Morse is stuck with this episode’s other case: a phoned-in threat against the life of Oxford Wanderers’ star striker, Northern Irish international Jack Swift (Julian Moore-Cook). Football is entering its baroque phase in ‘71, with rising salaries and glamour girls galore. Morse, for whom sports, money and women are, shall we say, thorny subjects, isn’t exactly living his best life when he’s assigned to act as Swift’s bodyguard. In a world where players are given names like the ‘Doncaster Dynamo’ (your South-Yorkshire-born reviewer might have to pinch that one herself), the glory days of Keegan and Best are conjured, though they’re never referred to here. This episode is full of other old ghosts, however, and when the link between the two cases is revealed, we finally come to understand who really wants Jack Swift dead, and why. 

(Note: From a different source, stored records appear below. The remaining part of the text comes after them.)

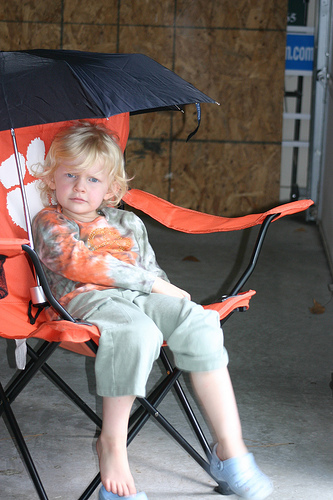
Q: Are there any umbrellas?
A: Yes, there is an umbrella.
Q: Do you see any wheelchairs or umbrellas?
A: Yes, there is an umbrella.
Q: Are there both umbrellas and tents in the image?
A: No, there is an umbrella but no tents.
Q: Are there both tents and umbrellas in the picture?
A: No, there is an umbrella but no tents.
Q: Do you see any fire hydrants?
A: No, there are no fire hydrants.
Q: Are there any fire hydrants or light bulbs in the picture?
A: No, there are no fire hydrants or light bulbs.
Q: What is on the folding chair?
A: The umbrella is on the folding chair.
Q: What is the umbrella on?
A: The umbrella is on the folding chair.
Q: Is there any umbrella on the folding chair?
A: Yes, there is an umbrella on the folding chair.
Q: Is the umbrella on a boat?
A: No, the umbrella is on the folding chair.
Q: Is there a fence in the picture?
A: No, there are no fences.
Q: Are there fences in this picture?
A: No, there are no fences.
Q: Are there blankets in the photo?
A: No, there are no blankets.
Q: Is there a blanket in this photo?
A: No, there are no blankets.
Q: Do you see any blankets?
A: No, there are no blankets.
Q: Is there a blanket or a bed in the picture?
A: No, there are no blankets or beds.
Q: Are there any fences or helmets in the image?
A: No, there are no fences or helmets.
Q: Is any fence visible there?
A: No, there are no fences.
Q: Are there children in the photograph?
A: Yes, there is a child.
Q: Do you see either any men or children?
A: Yes, there is a child.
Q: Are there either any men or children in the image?
A: Yes, there is a child.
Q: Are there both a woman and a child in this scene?
A: No, there is a child but no women.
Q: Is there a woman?
A: No, there are no women.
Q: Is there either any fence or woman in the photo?
A: No, there are no women or fences.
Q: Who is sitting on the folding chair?
A: The kid is sitting on the folding chair.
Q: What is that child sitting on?
A: The child is sitting on the folding chair.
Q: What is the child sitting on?
A: The child is sitting on the folding chair.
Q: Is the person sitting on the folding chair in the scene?
A: Yes, the kid is sitting on the folding chair.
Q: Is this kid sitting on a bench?
A: No, the kid is sitting on the folding chair.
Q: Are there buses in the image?
A: No, there are no buses.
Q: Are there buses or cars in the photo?
A: No, there are no buses or cars.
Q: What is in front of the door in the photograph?
A: The sign is in front of the door.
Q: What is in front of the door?
A: The sign is in front of the door.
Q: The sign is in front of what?
A: The sign is in front of the door.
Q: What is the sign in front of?
A: The sign is in front of the door.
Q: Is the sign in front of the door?
A: Yes, the sign is in front of the door.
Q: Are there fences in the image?
A: No, there are no fences.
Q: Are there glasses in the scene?
A: No, there are no glasses.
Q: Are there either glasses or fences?
A: No, there are no glasses or fences.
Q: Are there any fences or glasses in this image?
A: No, there are no glasses or fences.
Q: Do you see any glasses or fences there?
A: No, there are no glasses or fences.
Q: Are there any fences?
A: No, there are no fences.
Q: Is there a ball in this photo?
A: No, there are no balls.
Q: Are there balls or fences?
A: No, there are no balls or fences.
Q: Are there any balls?
A: No, there are no balls.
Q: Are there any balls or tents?
A: No, there are no balls or tents.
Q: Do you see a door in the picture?
A: Yes, there is a door.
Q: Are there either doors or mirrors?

1971 was a year of great turmoil and loss in Northern Ireland, the consequences of which resonate to this day. That complex political situation was, I thought, handled less sensitively than it could have been in this episode, but viewers from NI deserve the last word on that subject. A shame, as this is otherwise a series with a keen eye for its period. This episode gives us Max Bygraves’ song hailing the virtues of the UK’s new decimal currency (yes, really) and an appropriately jaded take on the seedier side of ‘70s Britain: the land of Get Carter and The Good Life, as much a mass of fascinating contradictions as it is today. It remains to be seen where series eight will take Endeavour Morse, but, on this evidence, a rough road lies ahead. 

Endeavour series 8 continues on Sunday the 19th of September at 8pm on ITV.